Sunday, June 13, 2010

On Public Building


One of the most notable features of local government here is how building projects play a huge role in virtually every politician's agenda. Balancing the books, creating jobs, reducing crime, attacking corruption--any of those are fine, as far as they go, but they are secondary to, say, a two-tier highway. To wit: above we have Torreón's impossibly complicated Nudo Mixteco, which took roughly two years to build and replaced a stoplight that had functioned just fine. (To top it off, half of it is inaccessible as of a couple of weeks ago, blocked off by Jersey walls for some inexplicable reason. I hate to be a conspiracy theorist, but I can't help but wonder if it's to force all traffic eastward, toward a major retail drag.) This is emblematic of the prevailing governing philosophy everywhere, especially at the local level, but in national politics as well (i.e., the oil refinery that both economists and industry analysts said was a bad idea).

Anyway, here's a two-week-old piece by Sergio Sarmiento on the subject:
The multiplication of transit works has turned into a constant for the country.

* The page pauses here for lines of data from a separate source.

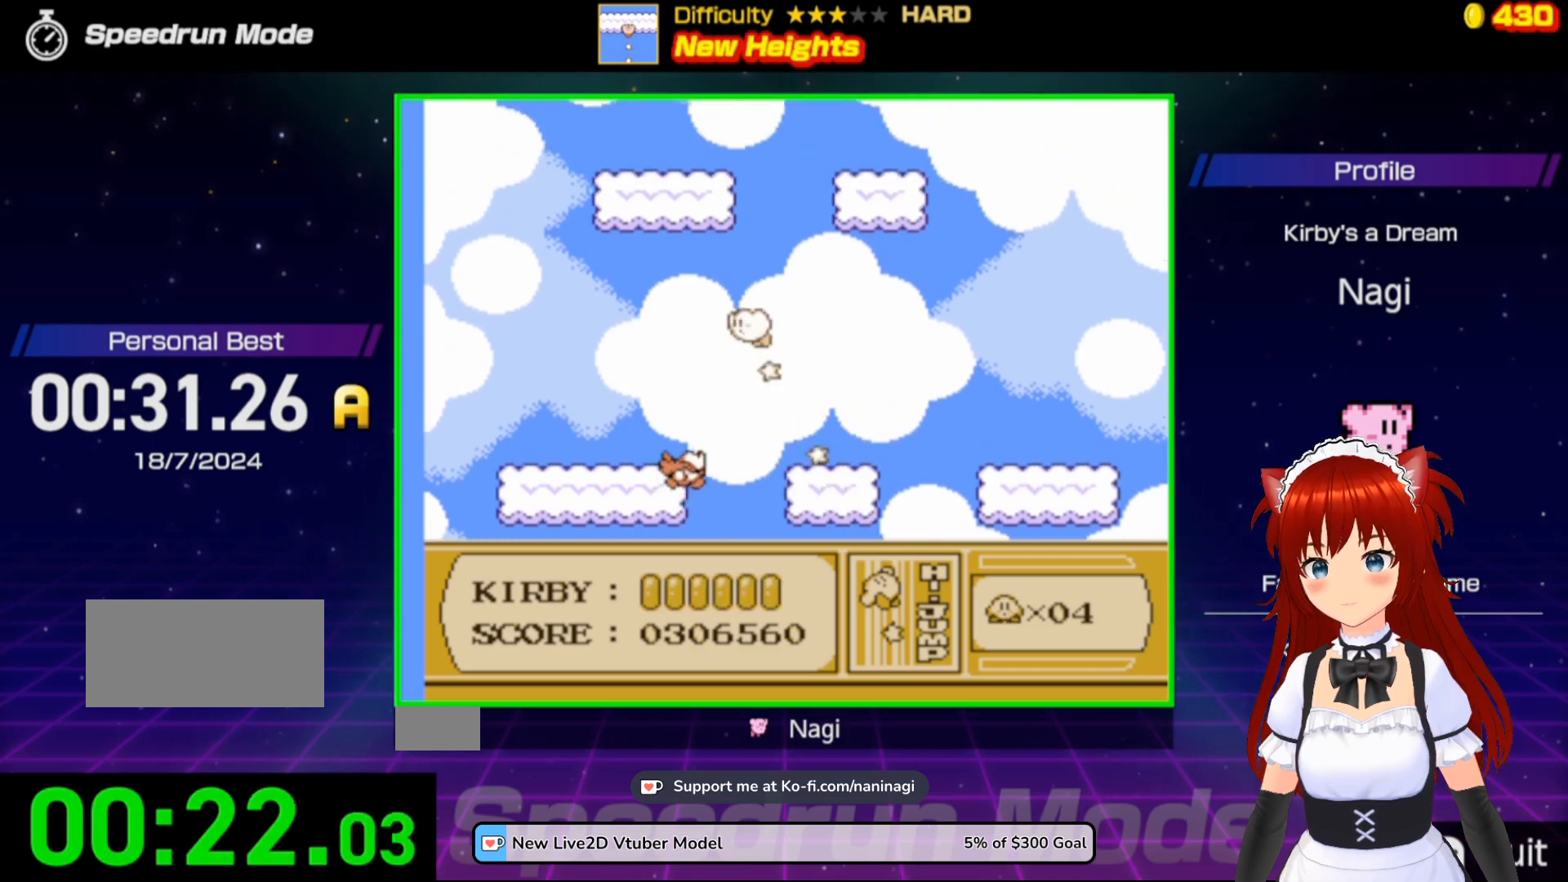
{"buttons": ["B", "DPAD_RIGHT"], "events": [[383, "DPAD_LEFT", "up"], [383, "DPAD_RIGHT", "down"]]}
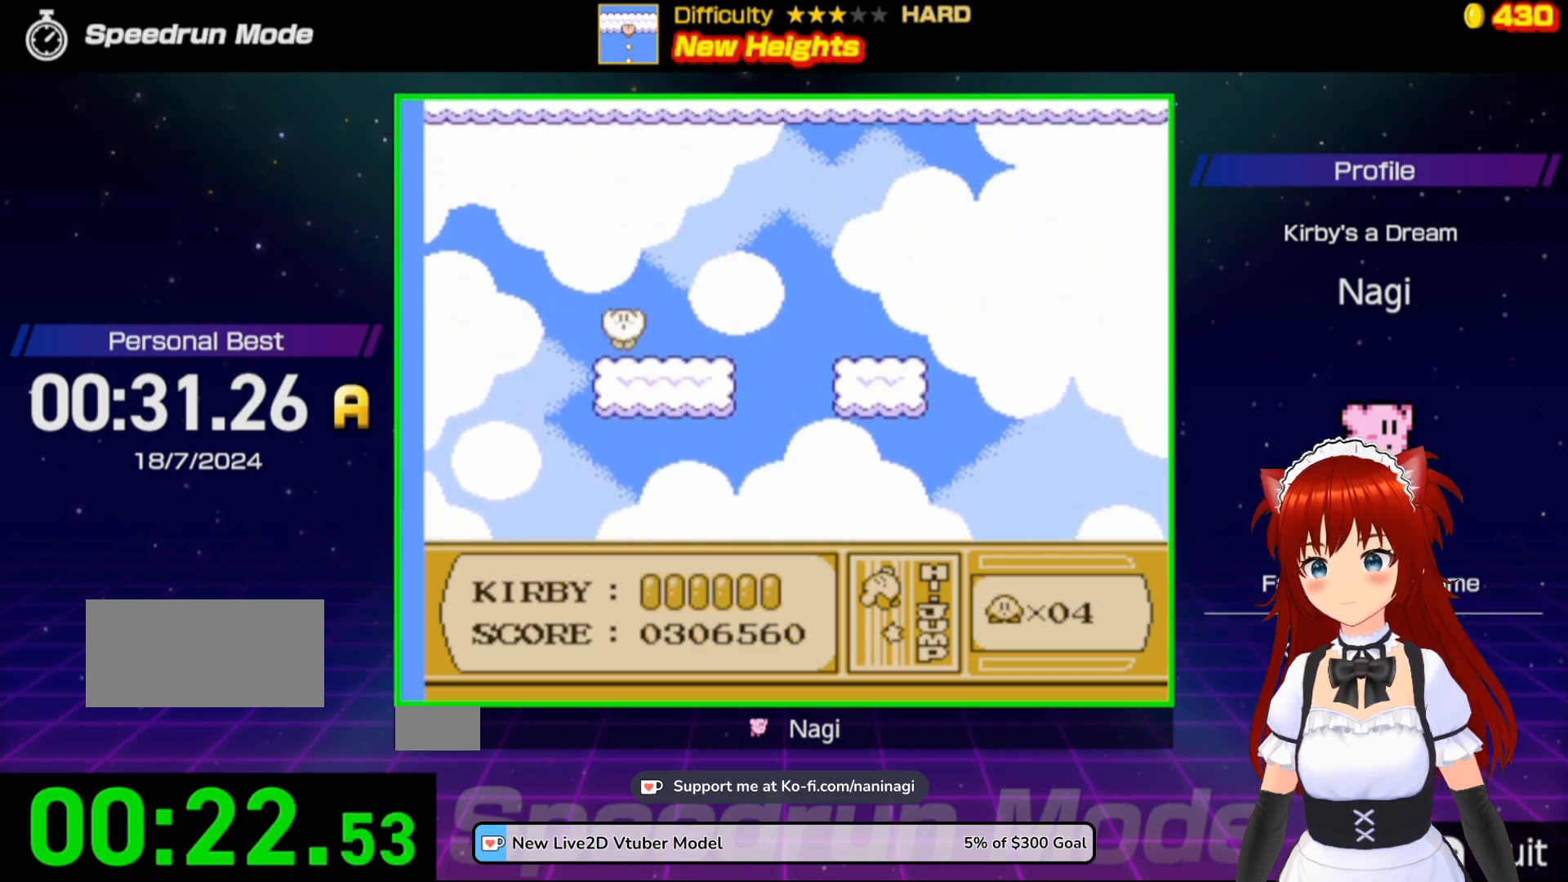
{"buttons": ["DPAD_LEFT"], "events": [[250, "B", "up"], [317, "DPAD_DOWN", "down"], [317, "DPAD_RIGHT", "up"], [383, "DPAD_DOWN", "up"], [383, "DPAD_LEFT", "down"]]}
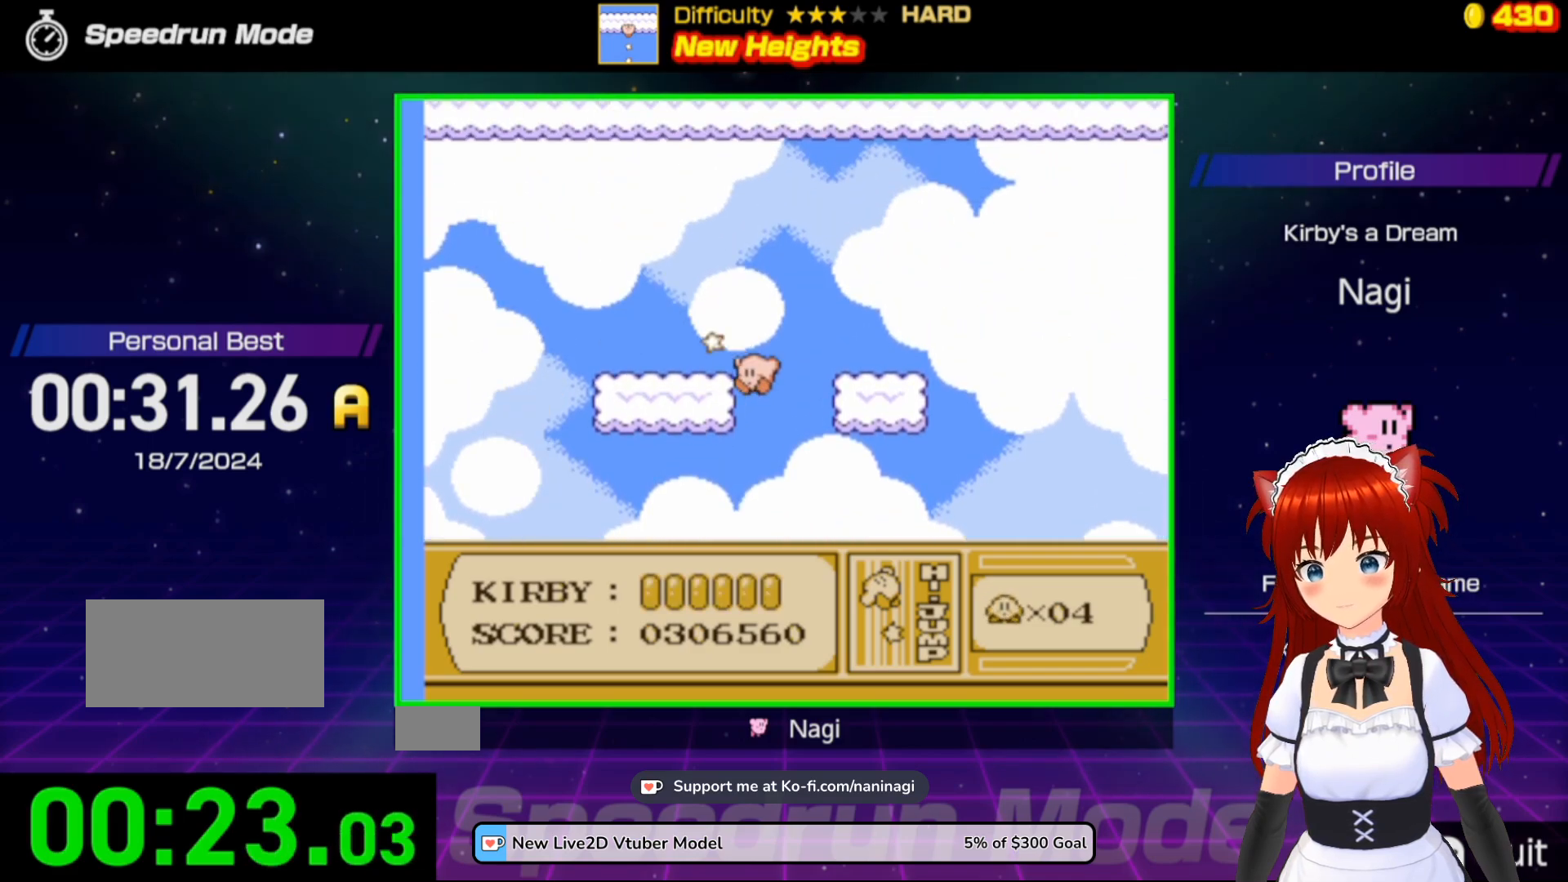
{"buttons": ["B", "DPAD_UP"], "events": [[17, "B", "down"], [450, "DPAD_UP", "down"], [483, "DPAD_LEFT", "up"]]}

With the coffers full from high oil prices and recent tax increases, politicians have found that public works, particularly in transportation, are a good way to promote themselves.

Yesterday, hundreds of thousands of people that live in the northeast of Mexico City couldn't arrive at their jobs, schools, or medical treatments because the business OHL, which constructed the second floor of the north freeway, didn't open the road on the date it had promised. The delays in the opening have become constant in the project spurred by the priísta governor of Mexico State, Enrique Peña Nieto.

Residents of Mexico City have lived nightmarish years for a wave of construction that started with the second story of the highway, the signature project of the PRD's Andrés Manuel López Obrador. The presence mayor, Marcelo Ebrard, also of the PRD, has placed the capital upside down with projects such as the change of asphalt (which was still in good condition) of the interior thoroughfare with hydraulic concrete.

[Break]

Other cities experience similar chaos. The panista mayor Jorge Ramos was inspired to imitate Ebrard in replacing all at once the asphalt in a good part of the streets of Tijuana with hydraulic concrete. Traffic chaos, which only now has begun to lessen, has lasted two years.

This avalanche of building projects reflects the majority of money that local politicians have, the majority of the debt for their governments, and the concession of the operation of the projects to private businesses (the second floor in the state of Mexico and Mexico City will be operated under this scheme). The politicians, of course, prefer projects that can be seen, such as roads and bridges, to those that can not be seen, such as hydraulic infrastructure, even though they may be more important to the community.

I assume that the contracts are awarded cleanly and transparently and that there are not commissions or kickbacks, but there is no doubt that construction businesses will always be more disposed to support campaigns of a politician that has given them significant contracts.